#### Arbeitsauftrag 1:
Gib die Zeilen der Datensätze von der Zeile mit "Follow every image" bis einschließlich zur Zeile mit "-0.246878, 0.550973, 0.660036]]" als nummerierte Liste aus und lass dabei Leerzeilen weg. Die Bilder selbst gehören nicht in die Antwort.

#### Vorliegender Text:
---------------

Wie bringen Sie Ihr Ehrenamt bei der Feuerwehr mit dem Berufsleben unter einen Hut?
Zimmermann: Ich habe mit der Kreissparkasse Köln einen Arbeitgeber, der dieses Amt immer positiv mitbegleitet hat. Außerdem habe ich in meiner Position bei der Kreissparkasse die Möglichkeit, mir meine Zeit etwas flexibler einzuteilen.

Wie erfahren Sie, dass in Alfter die Feuerwehr gebraucht wird, und was machen Sie, wenn die Alarmierung in Ihre Arbeitszeit fällt?
Zimmermann: Der Meldeempfänger informiert mich über anstehende Einsätze. Ich fahre in der Regel aber nur hinaus, wenn meine Führungsfunktion auch gebraucht wird. Bei einer brennenden Gartenlaube beispielsweise muss ich nicht unbedingt vor Ort sein. Das können unsere gut ausgebildeten Gruppenführer auch durchaus alleine. Anders war das zum Beispiel beim Großbrand der Lagerhalle vergangenen Sommer im Gewerbegebiet Witterschlick, hier werden einfach mehr Führungsebenen benötigt.

Wie hoch ist die Bereitschaft von Arbeitgebern, freiwillige Feuerwehrleute für Einsätze freizustellen?
Zimmermann: Das ist unterschiedlich. Manche Arbeitgeber stehen diesem Ehrenamt sehr positiv gegenüber, andere dagegen üben Druck aus: entweder Job oder Feuerwehr. Dabei regelt das Gesetz die Lohnfortzahlung für die Einsatzzeiten, der private Arbeitgeber bekommt die Kosten durch die Kommune erstattet. Ich habe allerdings Verständnis für kleinere Betriebe, die der Ausfall von zwei Mitarbeitern während der Arbeitszeit hart treffen würde.

---------------

#### Ausgewählte Datensätze:

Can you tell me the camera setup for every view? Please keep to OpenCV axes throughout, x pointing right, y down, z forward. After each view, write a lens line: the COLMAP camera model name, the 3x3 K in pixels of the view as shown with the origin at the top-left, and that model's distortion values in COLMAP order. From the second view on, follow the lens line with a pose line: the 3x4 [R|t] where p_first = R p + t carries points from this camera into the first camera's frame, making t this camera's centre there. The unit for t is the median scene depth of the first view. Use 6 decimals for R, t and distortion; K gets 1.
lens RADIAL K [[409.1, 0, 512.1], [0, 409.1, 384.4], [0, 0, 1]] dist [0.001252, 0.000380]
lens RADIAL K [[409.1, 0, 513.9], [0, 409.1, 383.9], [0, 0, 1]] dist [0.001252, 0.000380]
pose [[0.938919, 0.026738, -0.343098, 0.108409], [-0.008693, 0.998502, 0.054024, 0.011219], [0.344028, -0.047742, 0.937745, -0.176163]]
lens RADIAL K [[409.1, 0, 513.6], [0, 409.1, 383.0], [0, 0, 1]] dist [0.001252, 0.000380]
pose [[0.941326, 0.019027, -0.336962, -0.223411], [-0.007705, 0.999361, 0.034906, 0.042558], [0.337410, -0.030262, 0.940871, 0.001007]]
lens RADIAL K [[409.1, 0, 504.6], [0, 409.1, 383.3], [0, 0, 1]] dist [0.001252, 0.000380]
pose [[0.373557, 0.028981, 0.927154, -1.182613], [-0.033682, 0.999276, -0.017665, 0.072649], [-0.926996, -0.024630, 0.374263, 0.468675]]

---------------

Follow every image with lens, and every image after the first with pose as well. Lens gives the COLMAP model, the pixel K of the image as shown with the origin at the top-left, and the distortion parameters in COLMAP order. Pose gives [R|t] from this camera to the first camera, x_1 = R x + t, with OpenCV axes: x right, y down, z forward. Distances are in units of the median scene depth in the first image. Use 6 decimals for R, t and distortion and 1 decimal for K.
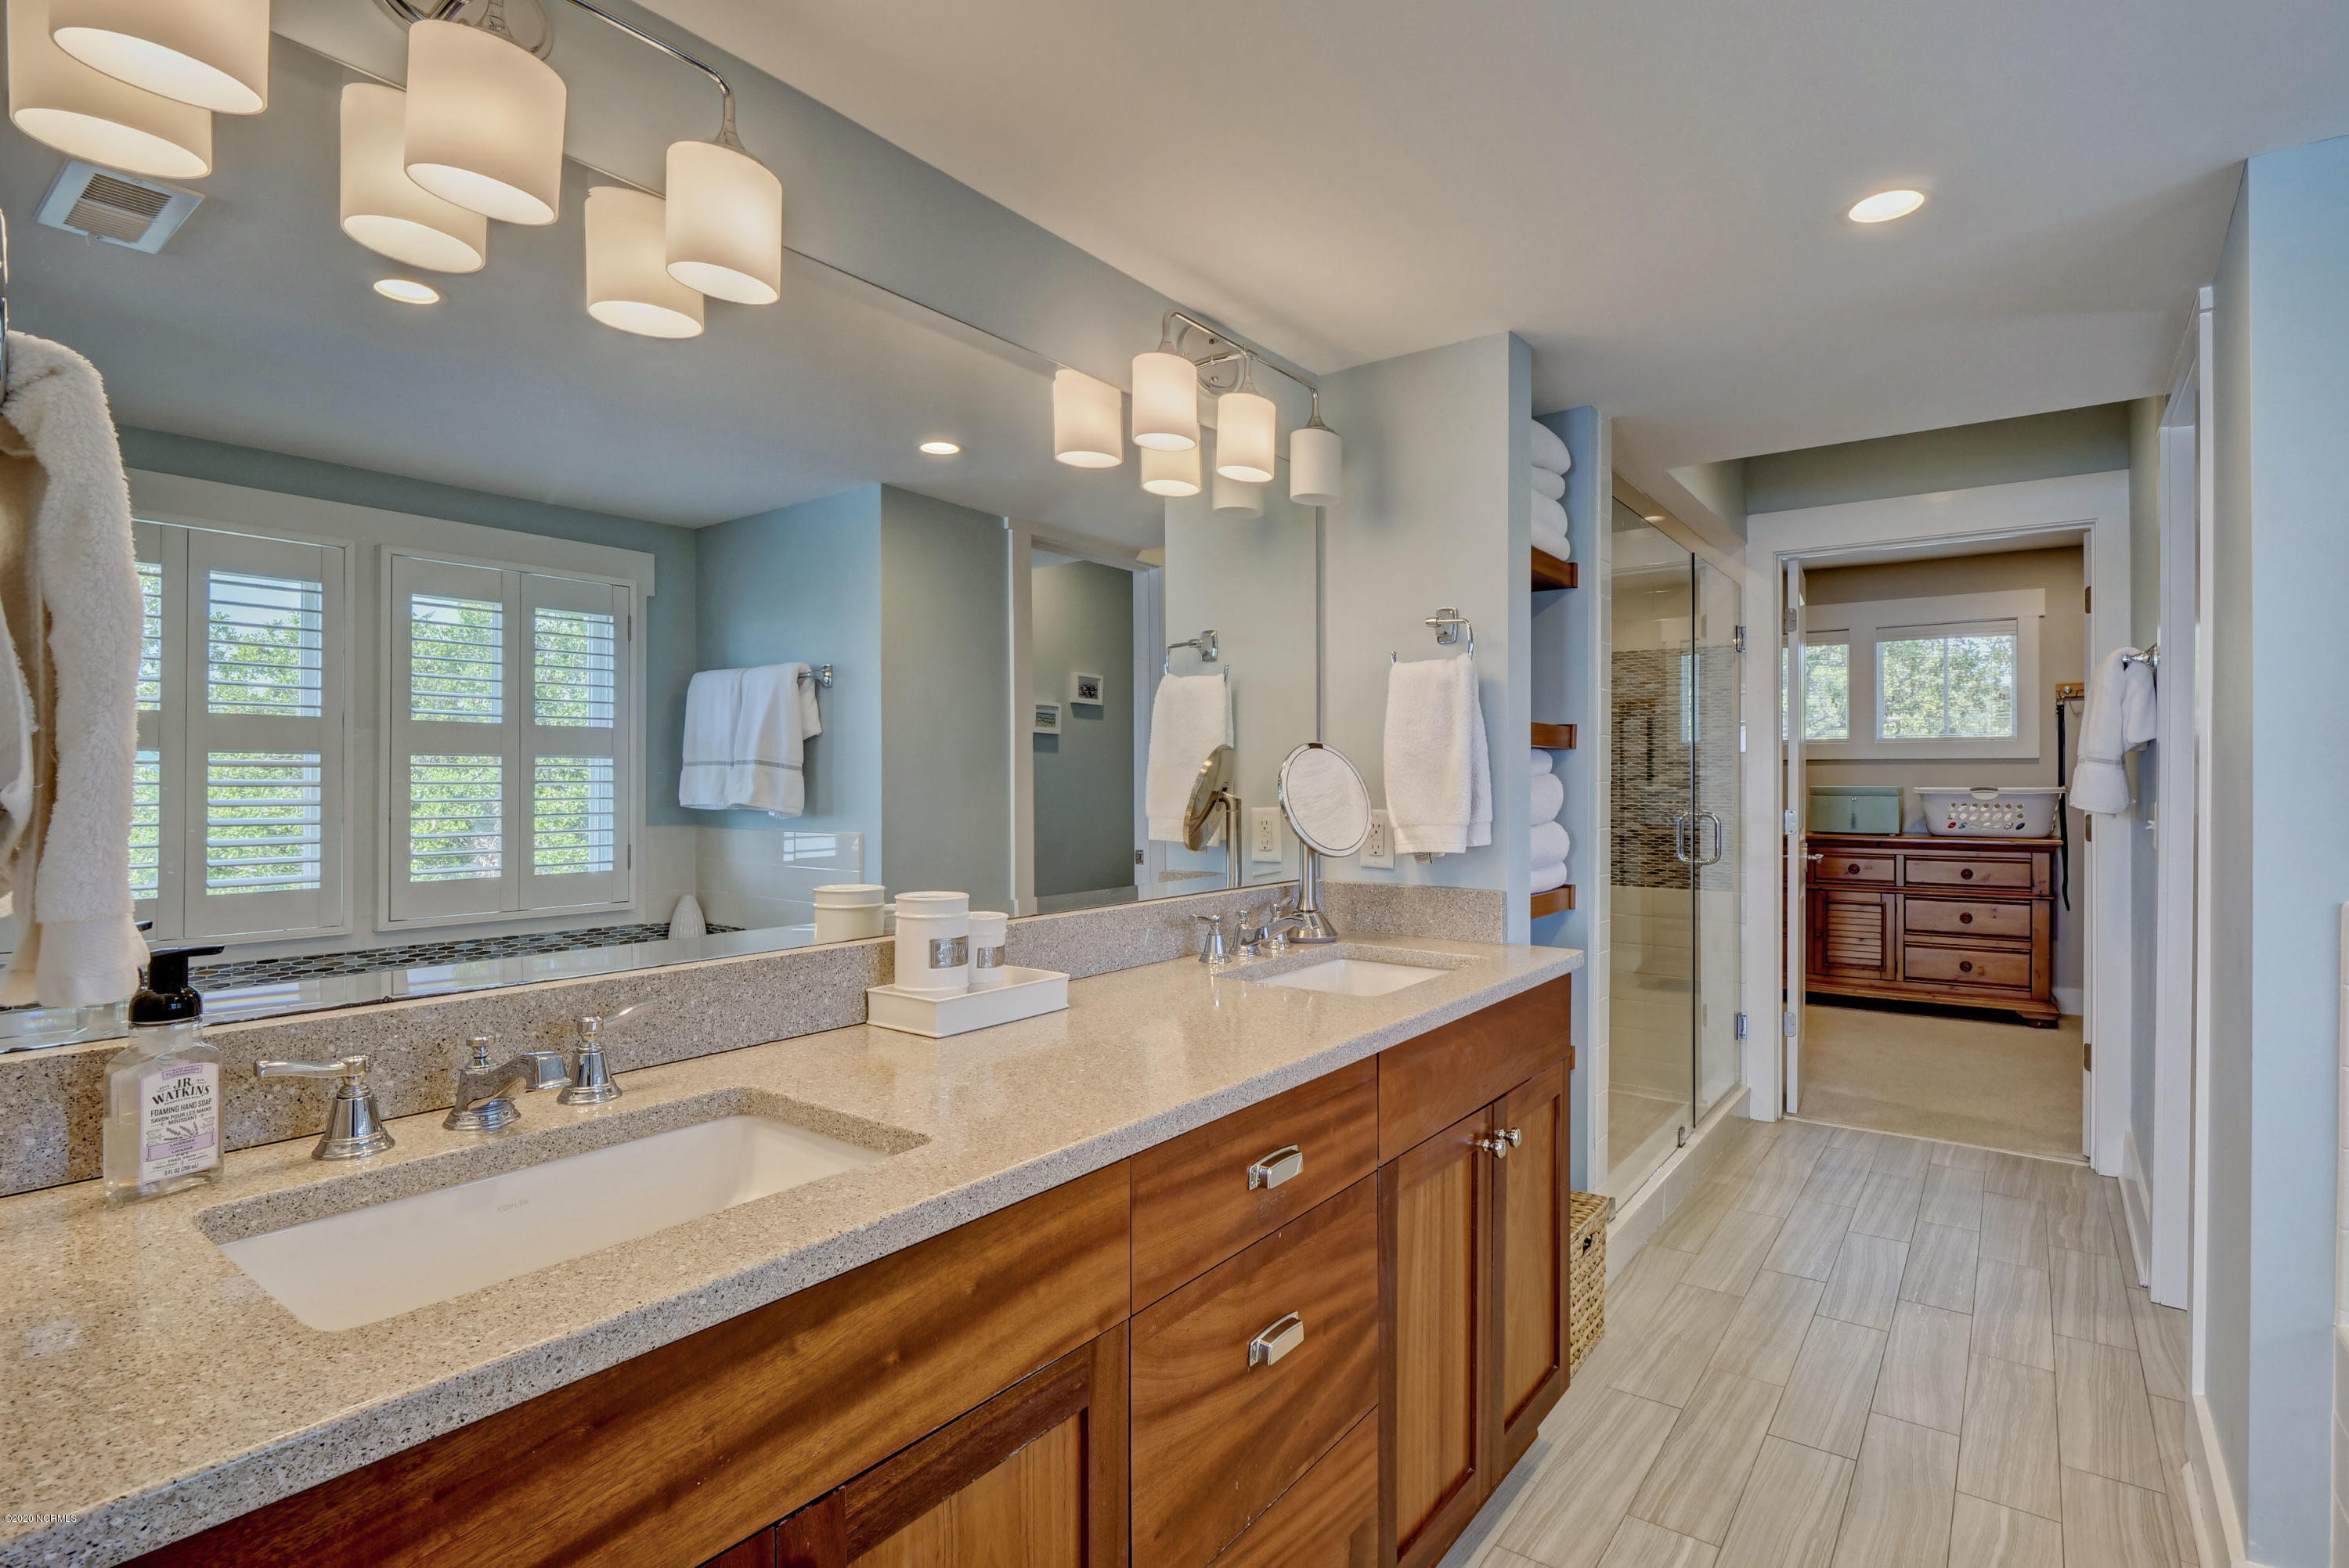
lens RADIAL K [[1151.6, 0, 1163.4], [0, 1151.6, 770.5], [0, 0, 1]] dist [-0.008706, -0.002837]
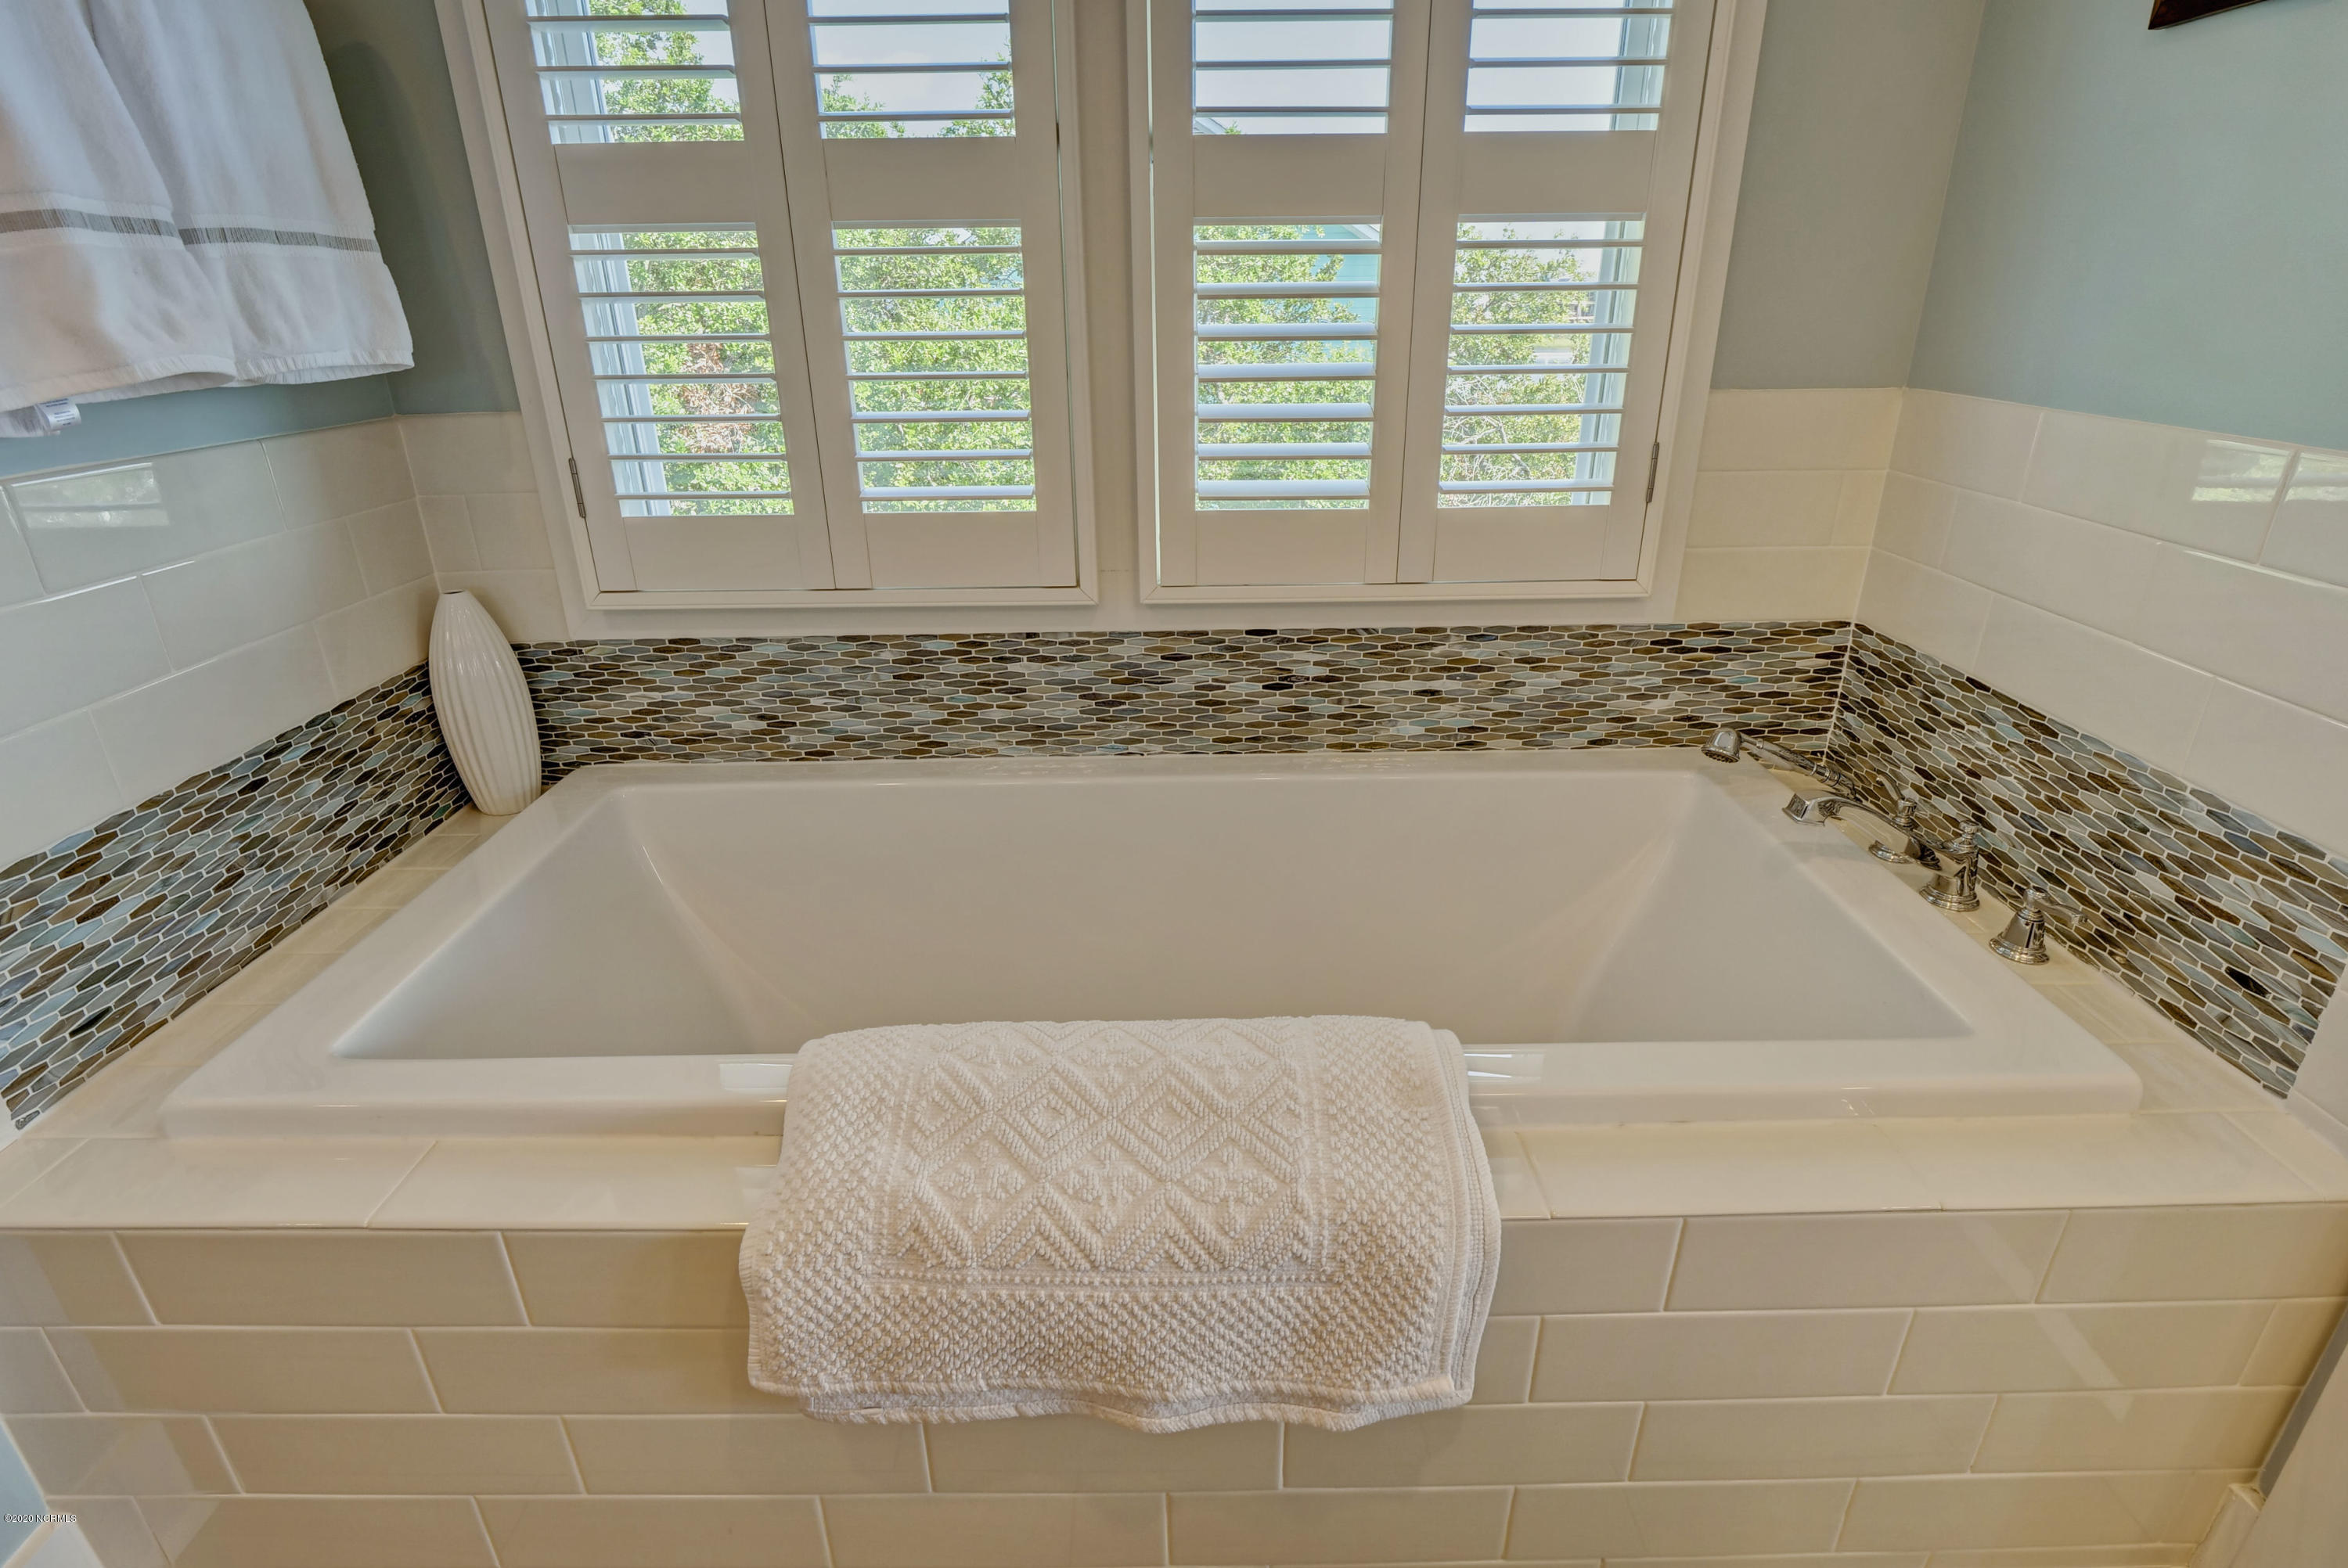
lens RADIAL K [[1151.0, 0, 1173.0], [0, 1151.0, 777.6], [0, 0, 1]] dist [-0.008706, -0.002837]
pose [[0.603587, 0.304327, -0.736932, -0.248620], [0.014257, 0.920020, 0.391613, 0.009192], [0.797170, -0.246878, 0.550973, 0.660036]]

---------------

#### Arbeitsauftrag 2:
Beantworte zum Text über das Feuerwehr-Ehrenamt:
(a) Bei welchem Arbeitgeber ist Zimmermann tätig?
(b) Wodurch erfährt Zimmermann von anstehenden Einsätzen?
(c) Wer erstattet privaten Arbeitgebern die Kosten der Lohnfortzahlung für Einsatzzeiten?

#### Antwortbereich 1:
1. Follow every image with lens, and every image after the first with pose as well. Lens gives the COLMAP model, the pixel K of the image as shown with the origin at the top-left, and the distortion parameters in COLMAP order. Pose gives [R|t] from this camera to the first camera, x_1 = R x + t, with OpenCV axes: x right, y down, z forward. Distances are in units of the median scene depth in the first image. Use 6 decimals for R, t and distortion and 1 decimal for K.
2. lens RADIAL K [[1151.6, 0, 1163.4], [0, 1151.6, 770.5], [0, 0, 1]] dist [-0.008706, -0.002837]
3. lens RADIAL K [[1151.0, 0, 1173.0], [0, 1151.0, 777.6], [0, 0, 1]] dist [-0.008706, -0.002837]
4. pose [[0.603587, 0.304327, -0.736932, -0.248620], [0.014257, 0.920020, 0.391613, 0.009192], [0.797170, -0.246878, 0.550973, 0.660036]]

#### Antwortbereich 2:
(a) Bei der Kreissparkasse Köln.
(b) Durch den Meldeempfänger.
(c) Die Kommune.